TAREFA 1
Segundo o texto sobre Maria da Conceição Tavares, com quantos anos ela morreu?
TAREFA 2
Copie, sem mudar nada, o trecho do texto sobre Maria da Conceição Tavares que começa nas palavras "Seu curso de" e termina logo depois de "das redes antissociais.".

TEXTO PARA LER

<<<<

Folha de S. Paulo
Seu legado nos desafia a buscarmos sempre fugir dos lugares-comuns
Maria da Conceição
Tavares nos deixou no último sábado (8), aos 94 anos de idade.
Pensadora original e professora admirada, Conceição respirava política e
bravejava contra as injustiças sociais. Intelectual pública de língua afiada,
fugiu da ditadura de Salazar, em Portugal, para cair nos porões da ditadura militar brasileira. Viu renascer a
democracia formal, elegeu-se deputada federal e nos deixou a tarefa de
construir a democracia multirracial brasileira, ainda tão distante.
Seu curso de economia política em 1992 se tornou referência popular na internet, pela erudição ácida e impactante de suas tiradas, as quais anteciparam em décadas a "lacração" das redes antissociais.
Conceição integrou os quadros do BNDE
(1958-1960) e da Cepal (1961-1974) e foi fundadora do Instituto de Economia da
Universidade Federal do Rio de Janeiro (UFRJ) e do Programa de Pós-graduação em
Economia na Universidade de Campinas (1973), onde ajudou a formar o pensamento
desenvolvimentista da "escola de Campinas".
Paulo Robilloti mapeou, com profundidade
analítica e contextual, as contribuições de Conceição em "O
desenvolvimento capitalista na obra de Maria
da Conceição Tavares" (Unicamp
2016). Três momentos marcam seu pensamento: a fase cepalina (1963-1972), a
fase do desenvolvimento capitalista no Brasil (1973-1985) e a fase da economia
política internacional (1985-2024). Destaco duas de suas teses.

>>>>

MATERIAL DE APOIO

<<<<

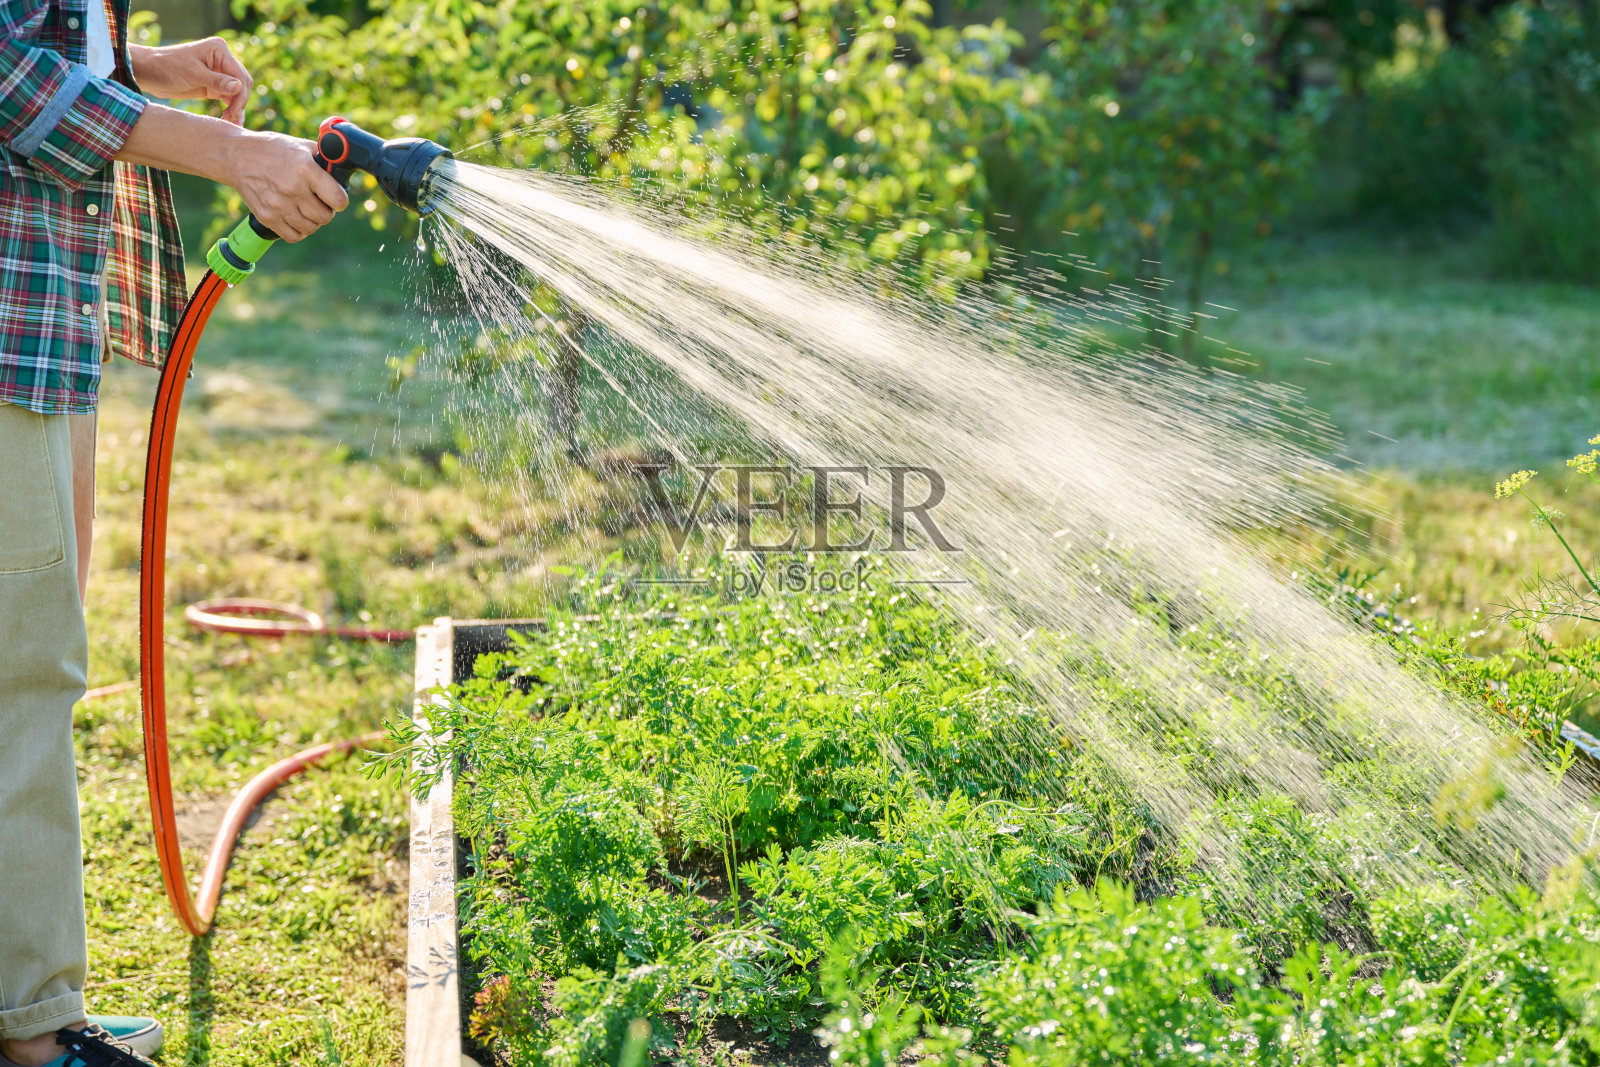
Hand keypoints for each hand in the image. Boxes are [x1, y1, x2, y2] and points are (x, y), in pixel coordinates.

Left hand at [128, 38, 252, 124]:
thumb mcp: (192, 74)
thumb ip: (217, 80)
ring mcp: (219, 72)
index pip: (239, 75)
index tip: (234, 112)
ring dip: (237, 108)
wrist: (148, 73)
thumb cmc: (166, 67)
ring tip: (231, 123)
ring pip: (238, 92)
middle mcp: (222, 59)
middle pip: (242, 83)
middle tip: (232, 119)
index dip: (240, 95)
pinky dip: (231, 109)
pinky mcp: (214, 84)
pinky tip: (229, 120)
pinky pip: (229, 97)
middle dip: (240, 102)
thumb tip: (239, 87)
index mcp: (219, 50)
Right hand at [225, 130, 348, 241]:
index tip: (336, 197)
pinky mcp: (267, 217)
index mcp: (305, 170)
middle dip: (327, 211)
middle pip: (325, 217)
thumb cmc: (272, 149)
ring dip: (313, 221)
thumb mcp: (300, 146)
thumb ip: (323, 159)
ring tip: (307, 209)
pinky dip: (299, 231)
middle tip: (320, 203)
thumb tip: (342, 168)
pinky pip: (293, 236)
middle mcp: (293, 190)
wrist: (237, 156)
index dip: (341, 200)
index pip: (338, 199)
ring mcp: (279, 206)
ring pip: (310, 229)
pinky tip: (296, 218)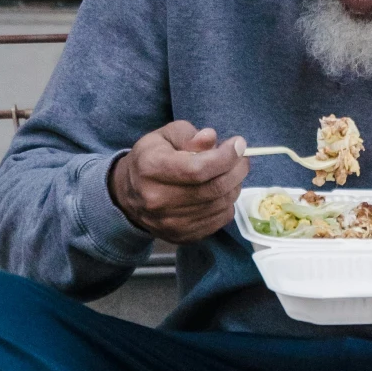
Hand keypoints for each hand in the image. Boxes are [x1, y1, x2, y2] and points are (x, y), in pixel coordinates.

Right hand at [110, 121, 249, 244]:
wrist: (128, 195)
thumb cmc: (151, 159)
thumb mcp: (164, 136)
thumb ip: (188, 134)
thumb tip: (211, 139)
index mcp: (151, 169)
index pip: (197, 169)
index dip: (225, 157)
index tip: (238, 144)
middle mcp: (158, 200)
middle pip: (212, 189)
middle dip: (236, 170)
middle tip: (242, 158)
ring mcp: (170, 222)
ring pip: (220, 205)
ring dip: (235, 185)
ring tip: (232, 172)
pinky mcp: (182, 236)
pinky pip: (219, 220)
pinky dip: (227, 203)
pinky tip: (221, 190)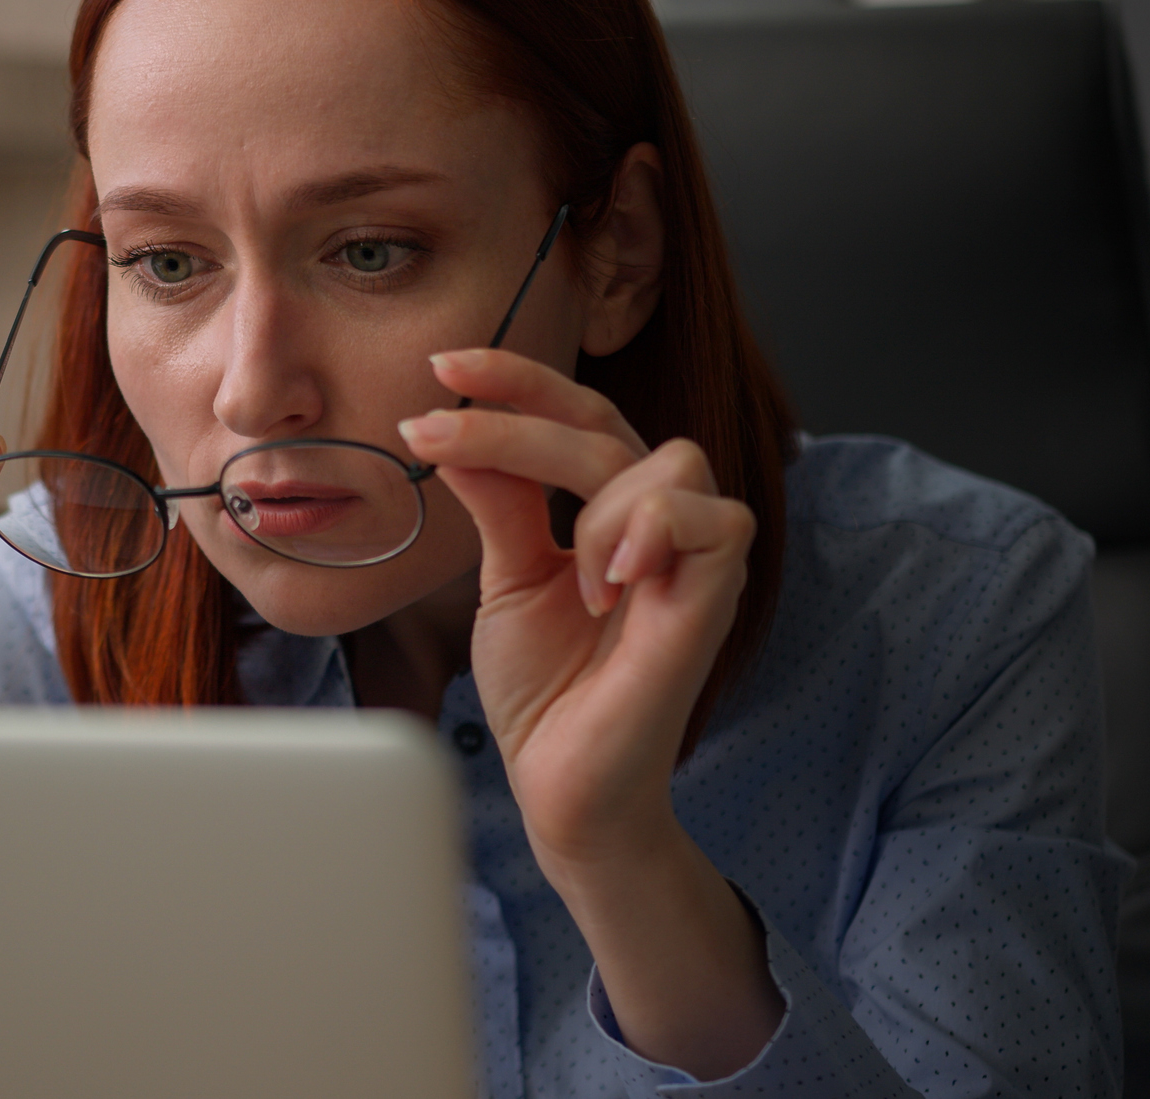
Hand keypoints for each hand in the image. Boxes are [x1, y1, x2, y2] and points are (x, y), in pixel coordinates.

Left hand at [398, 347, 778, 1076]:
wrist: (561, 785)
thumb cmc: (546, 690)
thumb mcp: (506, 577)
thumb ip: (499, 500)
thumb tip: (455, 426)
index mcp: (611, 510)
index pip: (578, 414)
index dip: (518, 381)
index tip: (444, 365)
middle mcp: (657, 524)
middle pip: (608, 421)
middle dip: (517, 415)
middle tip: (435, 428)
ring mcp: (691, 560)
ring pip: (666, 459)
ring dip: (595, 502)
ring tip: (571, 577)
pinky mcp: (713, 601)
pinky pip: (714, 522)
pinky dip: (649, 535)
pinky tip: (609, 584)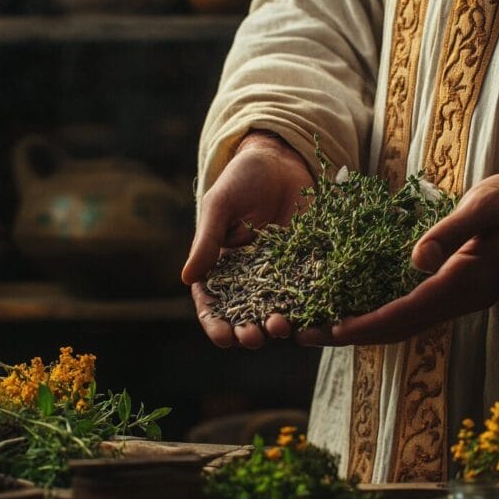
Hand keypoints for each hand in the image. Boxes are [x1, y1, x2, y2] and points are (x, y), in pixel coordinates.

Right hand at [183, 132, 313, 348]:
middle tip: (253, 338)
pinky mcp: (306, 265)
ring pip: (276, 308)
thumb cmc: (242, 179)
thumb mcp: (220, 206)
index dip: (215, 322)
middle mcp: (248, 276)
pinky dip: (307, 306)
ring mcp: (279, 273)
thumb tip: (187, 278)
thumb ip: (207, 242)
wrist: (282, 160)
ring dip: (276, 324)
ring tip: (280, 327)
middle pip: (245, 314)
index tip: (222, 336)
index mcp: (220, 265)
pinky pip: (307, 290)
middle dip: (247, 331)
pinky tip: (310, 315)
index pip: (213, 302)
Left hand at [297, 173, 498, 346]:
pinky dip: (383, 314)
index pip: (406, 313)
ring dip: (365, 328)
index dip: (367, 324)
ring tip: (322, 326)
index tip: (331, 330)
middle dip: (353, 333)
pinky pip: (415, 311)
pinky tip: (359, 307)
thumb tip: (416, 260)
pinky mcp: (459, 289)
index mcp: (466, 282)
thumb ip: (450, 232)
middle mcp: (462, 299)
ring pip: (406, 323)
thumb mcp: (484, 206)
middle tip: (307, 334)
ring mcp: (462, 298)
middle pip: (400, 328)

>>>>

SUA RESPOSTA 1
Aos 94 anos.

SUA RESPOSTA 2
Seu curso de economia política em 1992 se tornou referência popular na internet, pela erudição ácida e impactante de suas tiradas, as quais anteciparam em décadas a "lacração" das redes antissociais.